I'm trying to compute the mutual information in high-dimension but the case I am interested in is exceptionally simple and hence there may be a faster method than using the built-in function.
Specifically, I have a function $f(x_{1},\dots,x_{n})$ where $n$ is large and I would like to estimate the mutual information between the random variable $F = f(X_{1},\dots,X_{n})$ and the independent and identically distributed (iid) random variables $X_{1},\dots,X_{n}$ (so $I(F,\dots,X_{n});X_{1},\dots,X_{n})$), given a large number of samples. Given the fact that all but one variable are iid, I'm hoping the calculation simplifies dramatically.
The documentation has a comment which is rather suggestive but I confess I don't really understand what is being said:
"On the other hand, in high-dimensions, KDTree’s are not very good, and you might be reduced to the speed of brute force $N^2$ search for nearest neighbors. If $N$ is too big, I recommend using multiple, random, small subsets of points ($N′ << N$) to estimate entropies, then average over them."
If I have $N$ samples of the form ${F, X_{1},\dots, X_{n} }{i}$, where $i$ runs from 1 to $N$, is this just saying that one should take a subset $M < N$ of these samples and compute the mutual information, do this multiple times, and then average them? Or is it saying to somehow construct the mutual information by some averaging of lower dimension samples ${F, X{1},\dots, X_{m} }_{i}$, where $m < n$. If the former, then why is this advantageous to using the built-in method? If the latter, then how exactly does this work?
However, this question about the documentation may not be relevant. Perhaps there is a more direct way of answering my primary question.

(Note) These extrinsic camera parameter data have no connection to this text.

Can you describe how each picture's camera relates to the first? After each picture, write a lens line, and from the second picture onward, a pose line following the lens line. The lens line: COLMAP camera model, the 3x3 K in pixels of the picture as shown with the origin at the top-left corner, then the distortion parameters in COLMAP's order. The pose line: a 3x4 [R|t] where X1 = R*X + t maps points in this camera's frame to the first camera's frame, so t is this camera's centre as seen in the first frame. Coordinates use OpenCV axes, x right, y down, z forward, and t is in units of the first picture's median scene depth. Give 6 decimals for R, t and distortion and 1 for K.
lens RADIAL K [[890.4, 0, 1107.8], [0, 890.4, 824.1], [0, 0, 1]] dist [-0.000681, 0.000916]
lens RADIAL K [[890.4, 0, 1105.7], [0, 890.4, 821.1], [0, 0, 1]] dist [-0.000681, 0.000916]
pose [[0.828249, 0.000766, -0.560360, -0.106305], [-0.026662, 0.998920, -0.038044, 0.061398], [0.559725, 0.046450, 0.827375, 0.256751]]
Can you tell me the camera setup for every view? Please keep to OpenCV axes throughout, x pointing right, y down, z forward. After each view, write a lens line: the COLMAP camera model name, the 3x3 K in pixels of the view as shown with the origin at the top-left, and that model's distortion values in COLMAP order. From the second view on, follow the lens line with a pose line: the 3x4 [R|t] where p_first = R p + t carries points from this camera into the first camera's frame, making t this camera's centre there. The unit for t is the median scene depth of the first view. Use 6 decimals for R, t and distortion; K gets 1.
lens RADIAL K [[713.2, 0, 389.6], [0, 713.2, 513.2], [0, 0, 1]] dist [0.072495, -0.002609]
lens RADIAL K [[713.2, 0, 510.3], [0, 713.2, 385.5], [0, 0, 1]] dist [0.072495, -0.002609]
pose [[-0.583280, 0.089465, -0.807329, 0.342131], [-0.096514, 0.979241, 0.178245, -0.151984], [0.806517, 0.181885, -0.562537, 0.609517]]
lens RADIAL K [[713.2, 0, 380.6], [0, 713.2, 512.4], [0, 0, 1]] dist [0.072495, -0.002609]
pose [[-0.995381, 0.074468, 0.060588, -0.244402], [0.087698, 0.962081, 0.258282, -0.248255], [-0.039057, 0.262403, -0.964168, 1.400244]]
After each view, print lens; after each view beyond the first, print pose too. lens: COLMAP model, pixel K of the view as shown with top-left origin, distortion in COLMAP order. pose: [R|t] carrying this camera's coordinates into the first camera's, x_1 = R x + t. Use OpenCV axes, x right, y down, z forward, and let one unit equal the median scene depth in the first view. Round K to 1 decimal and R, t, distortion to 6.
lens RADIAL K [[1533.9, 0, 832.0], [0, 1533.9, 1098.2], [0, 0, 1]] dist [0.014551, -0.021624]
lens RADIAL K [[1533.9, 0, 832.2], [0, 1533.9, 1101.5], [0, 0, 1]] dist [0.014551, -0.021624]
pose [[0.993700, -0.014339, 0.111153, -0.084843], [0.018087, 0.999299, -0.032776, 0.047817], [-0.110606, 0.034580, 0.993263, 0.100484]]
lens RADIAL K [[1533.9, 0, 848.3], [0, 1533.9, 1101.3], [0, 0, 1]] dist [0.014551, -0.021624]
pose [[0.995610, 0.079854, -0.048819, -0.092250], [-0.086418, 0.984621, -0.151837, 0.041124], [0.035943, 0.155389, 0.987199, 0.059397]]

Thanks again for the wonderful code!
Ah....actually it seems to be extremely (read embarrassingly) simple. It seems I can just write $$ I(F;X_{1},\dots,X_{n}) = H(F)-H(F|X_{1},\dots,X_{n}) = H(F) $$ (since f(x_{1},\dots,x_{n}) is a deterministic function).
Right! If these are continuous random variables, then there is another wrinkle. H(F|X) actually goes to negative infinity, and the mutual information becomes infinite (for a noiseless function). This is talked about a little in Cover & Thomas chapter 8.
You could just use the MI estimator directly, and it would give you a number that is NOT infinity. This is a limitation of the estimator, so the number you get will not be very meaningful. We talk a little about this in this paper. If you have nearly deterministic functions, you should try NPEET_LNC.
Also, I should point out that in my documentation I was using $N$ to talk about the number of samples, not the dimensionality of the random variables.
Many thanks for this. I will certainly be making use of NPEET_LNC and I will take a closer look at your paper.